If we want to champion human rights abroad, we cannot undermine them at home.
If we want to champion human rights abroad, we cannot undermine them at home
If I had to commend the Tories on one element of their agenda since 2010, it would have to be the Preventing Sexual Violence Initiative championed by William Hague. Culminating in the successful Global Summit to End Sexual Violence in Conflict in June this year, the initiative rallied countries across the world to the cause of tackling violence against women.
Indeed, the world has come together under Britain’s leadership to sign a Declaration of Commitment to End Sexual Violence in Conflict.
It was a proud moment. It was also a surprising one. Who ever expected the Tories would emerge as champions of women’s rights on the global stage? Isn’t Tory foreign policy only supposed to be about naked self-interest – security and trade?
Yet the ending sexual violence in conflict agenda was almost as progressive as Tony Blair wiping away third world debt.
Of course, we shouldn’t ignore the transgressions – the idea of selling Eurofighters to Bahrain just as they were imprisoning and torturing hundreds of human rights activists, and the on-going relationship with Saudi Arabia are just two examples. It’s clear that too often British foreign policy under the Tories is just a ‘global race’ to the bottom.
But credit where credit’s due – the Preventing Sexual Violence Initiative was a bold and very prominent exception.
The problem is, doesn’t it undermine the message of championing human rights abroad if we’re trying to curtail them here at home? How can the British government credibly convince other countries to do more to protect women’s rights if we’re planning on stripping away laws that help tackle rape and domestic abuse in the UK?

■ **MATERIAL PROVIDED**:
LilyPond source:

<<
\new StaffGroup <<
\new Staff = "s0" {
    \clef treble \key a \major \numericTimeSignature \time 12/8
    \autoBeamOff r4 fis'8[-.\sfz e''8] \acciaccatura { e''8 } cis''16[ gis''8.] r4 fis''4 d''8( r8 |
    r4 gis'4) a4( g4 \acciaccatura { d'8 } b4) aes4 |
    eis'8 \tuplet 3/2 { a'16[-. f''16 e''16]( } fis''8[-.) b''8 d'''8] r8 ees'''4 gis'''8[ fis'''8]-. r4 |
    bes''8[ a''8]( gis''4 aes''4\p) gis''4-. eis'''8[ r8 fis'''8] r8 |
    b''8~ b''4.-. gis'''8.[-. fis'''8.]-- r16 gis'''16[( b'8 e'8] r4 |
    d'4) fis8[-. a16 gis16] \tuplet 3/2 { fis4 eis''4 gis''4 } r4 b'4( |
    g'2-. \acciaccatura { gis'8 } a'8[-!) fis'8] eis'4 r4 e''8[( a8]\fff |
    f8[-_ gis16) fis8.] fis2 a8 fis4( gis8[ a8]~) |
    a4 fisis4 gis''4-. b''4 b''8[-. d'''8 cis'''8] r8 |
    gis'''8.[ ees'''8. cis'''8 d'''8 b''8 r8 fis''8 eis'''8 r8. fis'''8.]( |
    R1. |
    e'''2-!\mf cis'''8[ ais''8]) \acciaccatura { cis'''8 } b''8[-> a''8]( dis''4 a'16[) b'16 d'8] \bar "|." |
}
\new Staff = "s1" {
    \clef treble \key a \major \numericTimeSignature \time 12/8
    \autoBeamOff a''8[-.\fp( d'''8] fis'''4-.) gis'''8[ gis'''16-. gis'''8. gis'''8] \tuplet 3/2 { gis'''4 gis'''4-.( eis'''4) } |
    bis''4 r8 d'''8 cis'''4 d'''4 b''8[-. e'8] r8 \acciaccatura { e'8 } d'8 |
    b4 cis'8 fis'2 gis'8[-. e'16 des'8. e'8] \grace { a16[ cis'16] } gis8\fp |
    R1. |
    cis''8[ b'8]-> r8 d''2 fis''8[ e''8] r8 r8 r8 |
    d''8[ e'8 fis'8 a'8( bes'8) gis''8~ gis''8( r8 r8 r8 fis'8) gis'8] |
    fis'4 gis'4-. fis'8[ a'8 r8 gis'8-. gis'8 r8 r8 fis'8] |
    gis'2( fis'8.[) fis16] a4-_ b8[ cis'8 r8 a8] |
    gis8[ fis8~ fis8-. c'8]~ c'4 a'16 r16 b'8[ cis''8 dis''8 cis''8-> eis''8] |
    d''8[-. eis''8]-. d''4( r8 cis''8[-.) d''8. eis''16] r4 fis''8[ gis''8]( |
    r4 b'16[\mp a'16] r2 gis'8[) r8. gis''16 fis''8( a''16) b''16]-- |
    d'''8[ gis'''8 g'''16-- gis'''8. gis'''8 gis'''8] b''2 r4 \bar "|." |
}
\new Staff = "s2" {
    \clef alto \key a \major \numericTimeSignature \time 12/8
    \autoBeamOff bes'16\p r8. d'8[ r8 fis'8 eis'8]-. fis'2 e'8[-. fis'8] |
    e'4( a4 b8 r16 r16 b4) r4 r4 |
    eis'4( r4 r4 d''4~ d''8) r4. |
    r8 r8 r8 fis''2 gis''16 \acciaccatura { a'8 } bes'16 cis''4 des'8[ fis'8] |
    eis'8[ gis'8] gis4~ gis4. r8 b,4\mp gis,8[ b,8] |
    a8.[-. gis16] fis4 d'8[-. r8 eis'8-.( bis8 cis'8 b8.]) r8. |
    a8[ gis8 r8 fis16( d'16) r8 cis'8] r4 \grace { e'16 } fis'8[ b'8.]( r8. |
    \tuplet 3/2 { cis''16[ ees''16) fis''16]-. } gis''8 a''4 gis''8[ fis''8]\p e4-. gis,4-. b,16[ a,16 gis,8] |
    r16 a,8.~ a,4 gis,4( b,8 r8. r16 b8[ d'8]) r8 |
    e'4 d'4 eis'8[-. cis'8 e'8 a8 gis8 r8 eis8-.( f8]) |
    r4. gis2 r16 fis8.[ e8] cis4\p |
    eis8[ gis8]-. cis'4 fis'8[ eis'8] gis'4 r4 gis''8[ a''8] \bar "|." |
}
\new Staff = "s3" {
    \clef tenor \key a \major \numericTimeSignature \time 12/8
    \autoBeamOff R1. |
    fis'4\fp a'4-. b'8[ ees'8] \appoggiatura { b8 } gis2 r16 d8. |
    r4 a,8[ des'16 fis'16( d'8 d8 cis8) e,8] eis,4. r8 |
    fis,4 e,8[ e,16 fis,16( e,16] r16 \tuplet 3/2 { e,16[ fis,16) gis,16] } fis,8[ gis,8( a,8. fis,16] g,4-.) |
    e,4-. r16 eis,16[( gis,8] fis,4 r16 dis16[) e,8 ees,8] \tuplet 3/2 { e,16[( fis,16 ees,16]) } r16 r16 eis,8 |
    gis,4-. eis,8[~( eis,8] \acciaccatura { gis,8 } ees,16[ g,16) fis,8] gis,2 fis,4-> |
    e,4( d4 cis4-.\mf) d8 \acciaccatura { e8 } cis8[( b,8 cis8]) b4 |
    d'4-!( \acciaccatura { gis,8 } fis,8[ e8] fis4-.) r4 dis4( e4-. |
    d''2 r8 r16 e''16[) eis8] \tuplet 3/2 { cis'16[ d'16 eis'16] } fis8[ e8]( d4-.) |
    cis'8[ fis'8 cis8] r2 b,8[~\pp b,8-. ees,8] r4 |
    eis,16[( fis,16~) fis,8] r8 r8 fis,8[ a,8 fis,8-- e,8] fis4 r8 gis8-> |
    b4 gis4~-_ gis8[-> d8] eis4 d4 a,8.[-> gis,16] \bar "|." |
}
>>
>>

■ **ACTIONS TO TAKE**:
1) Summarize the article on human rights in two sentences.
2) Return everything in the article on human rights from "Indeed, the world" down to "third world debt.", without changes.

■ **THE SOLUTIONS**:
1) The article credits the Tory government's Preventing Sexual Violence Initiative, championed by William Hague, as a bold exception to a foreign policy it otherwise criticizes, noting that countries across the world signed a Declaration of Commitment to End Sexual Violence in Conflict under Britain's leadership. It argues, however, that the British government cannot credibly urge other countries to protect women's rights while planning to strip away laws that help tackle rape and domestic abuse in the UK.

2)
Indeed, the world has come together under Britain’s leadership to sign a Declaration of Commitment to End Sexual Violence in Conflict.
It was a proud moment. It was also a surprising one. Who ever expected the Tories would emerge as champions of women’s rights on the global stage? Isn’t Tory foreign policy only supposed to be about naked self-interest – security and trade?
Yet the ending sexual violence in conflict agenda was almost as progressive as Tony Blair wiping away third world debt.